The PiBoy


What do you do with a broken Gameboy, a 3″ LCD, a pile of wires, a USB SNES controller, a 32gb SD card, and a Raspberry Pi? You make a pocket emulator, of course!

[Anton] decided he wanted to build an emulator awhile ago. He had a few specific goals in mind: it had to be hand-held, portable, child safe, and usable without a keyboard. He started by stripping the broken Gameboy down to its external shell, then removing all of the internal plastic mounting features with a hot soldering iron. Next was the challenge of fitting everything into the case and powering it. Because his 3″ LCD runs off 12V, [Anton] needed a way to get 5V to the Pi. Lucky for him, it turned out that his LCD’s controller board had a 5V test point/expansion pin-out!
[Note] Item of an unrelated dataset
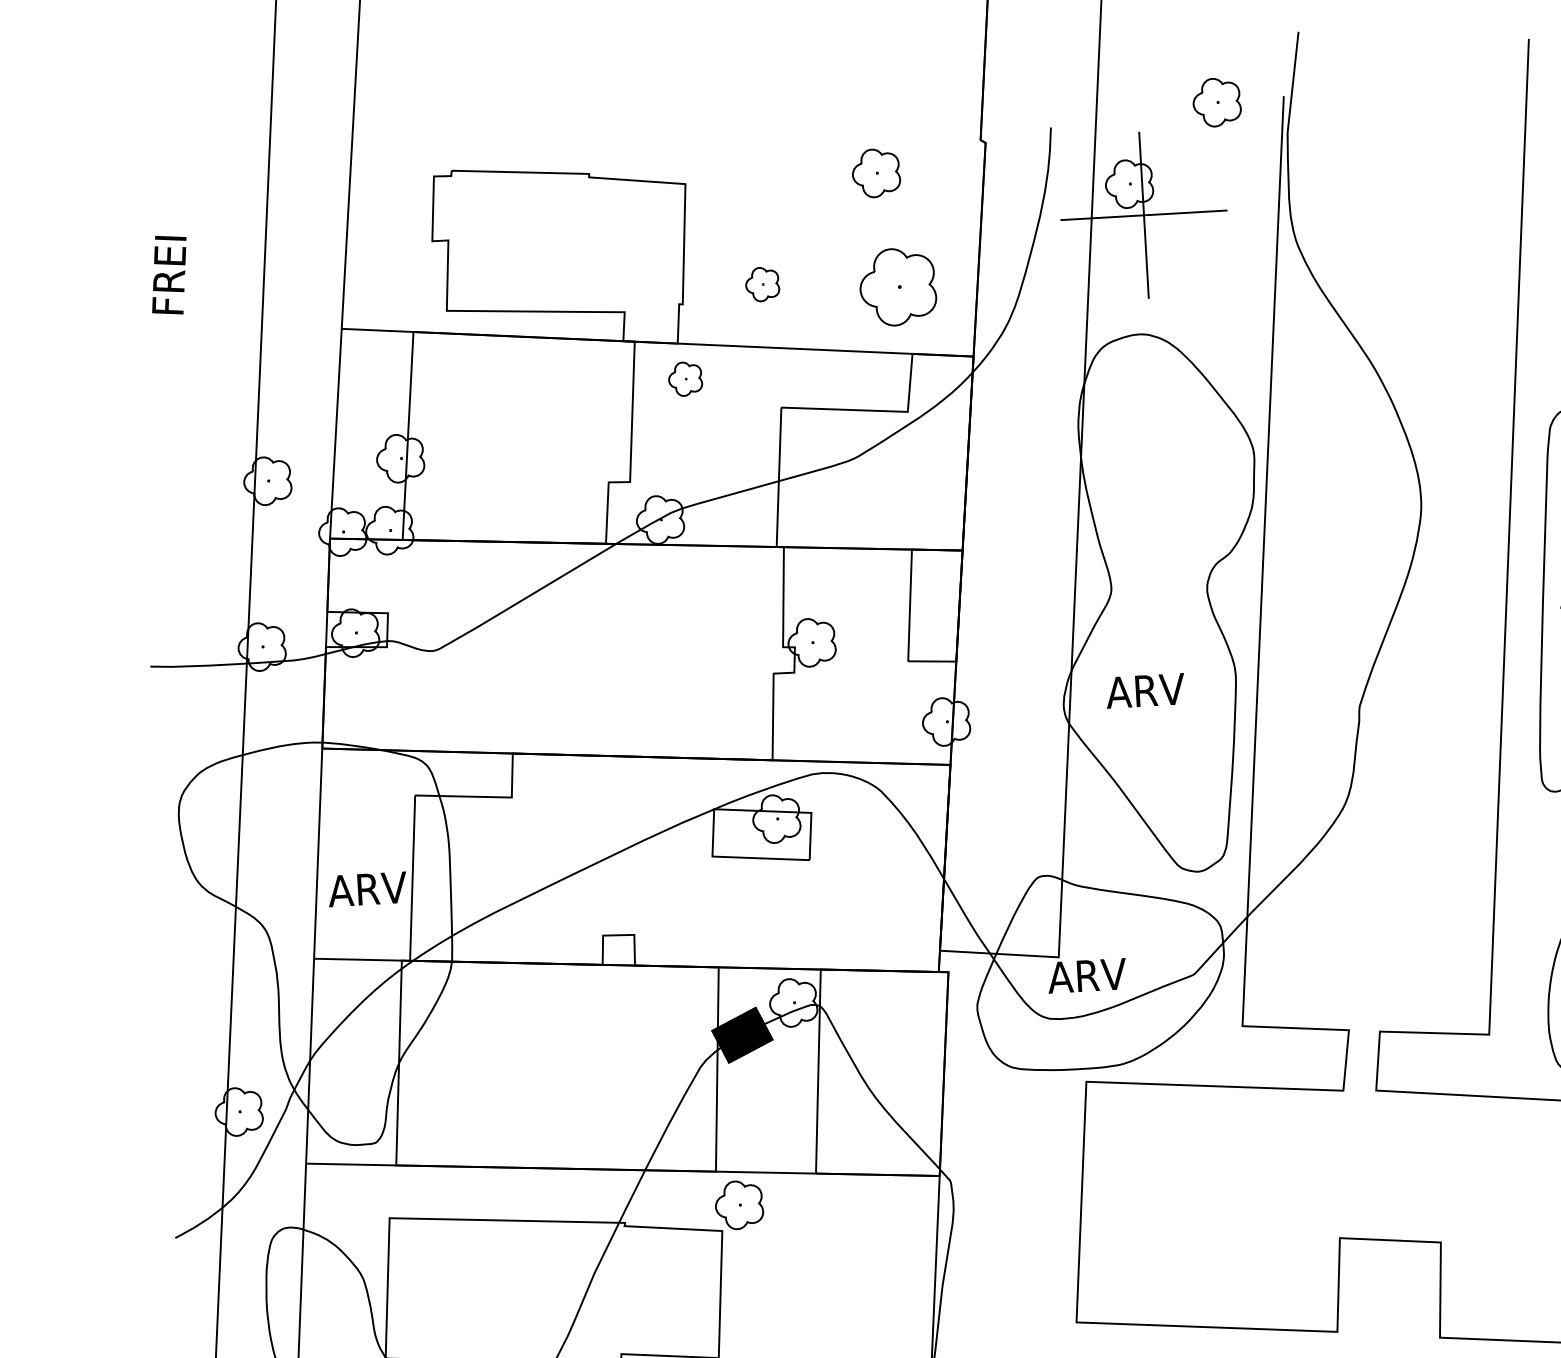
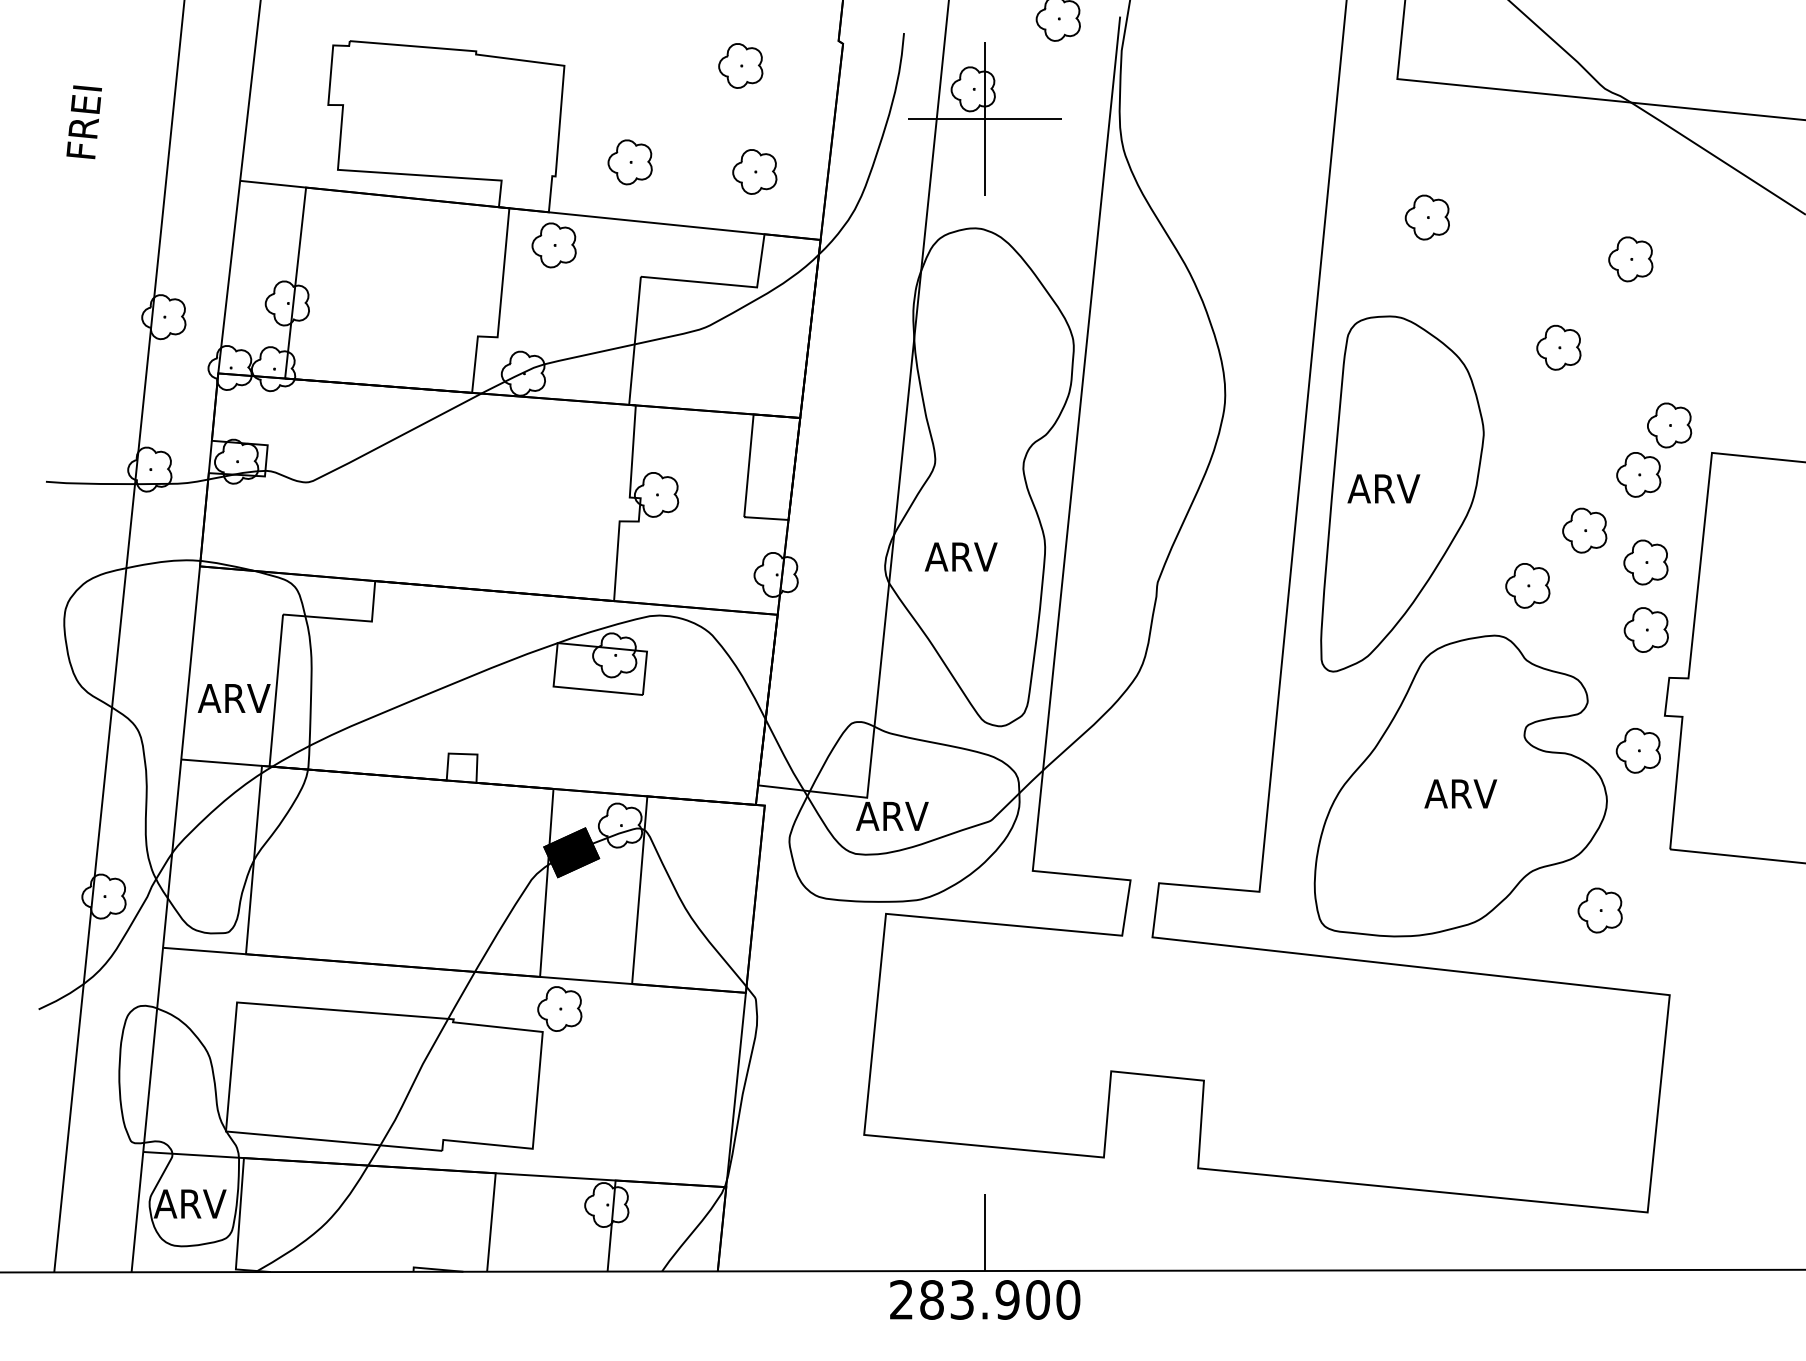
part: (761, 284) -> (629, 162), size x1.43
part: (897, 286) -> (754, 171), size x0.62
part: (684, 379) -> (553, 245), size x1.43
From there it was just a matter of reusing the original Gameboy’s speaker, closing up the case, and loading the emulator! As always, there’s a demo video after the break.

Looking for other Raspberry Pi-based emulators? How about kicking it old school with an Atari 2600? Too old? Okay, how about a rather normal looking SNES with its slot sealed shut?

22 thoughts on “The PiBoy

  1. This is cool. Got a lot of gameboys I want to get in and try some hacks on and just got a megamanX2 and X3 for SNES for christmas. Need to fix my original NES; but going to be very careful…classic electronics! Also got a broken original Xbox, going to tear that piece of crap up! lol

  2. Might be just me, but doesnt the piboy bear resemblance to a certain male bodypart? (or maybe its my mind being in a dark place due to just commenting on the my little pony cord exit point)

      1. It was not meant in a bad way, i quite like what you did. It even looks pretty ergonomical (but i guess nintendo did put some thought into the individual part’s ergonomity(is that a word?))

        I had a quick flash in my head with a person playing a game in his lap… well, i will let your own imagination decide how bad that looks :-) After that it was too late, couldnt unsee the mental image. Like a song stuck in my head.

    1. The only information regarding the video output that i can find is “The [USB] controller lead was cut, shortened and soldered directly to the Pi, as was the AV output.”. All that tape makes it pretty hard to try to follow where leads go (and i dont own any of these devices to actually check where what is on the boards).

    1. I have a soldering iron modified to have an exacto blade at the tip. works awesome for this kind of stuff to have a 400 degree razor blade to trim away pesky standoffs and other parts.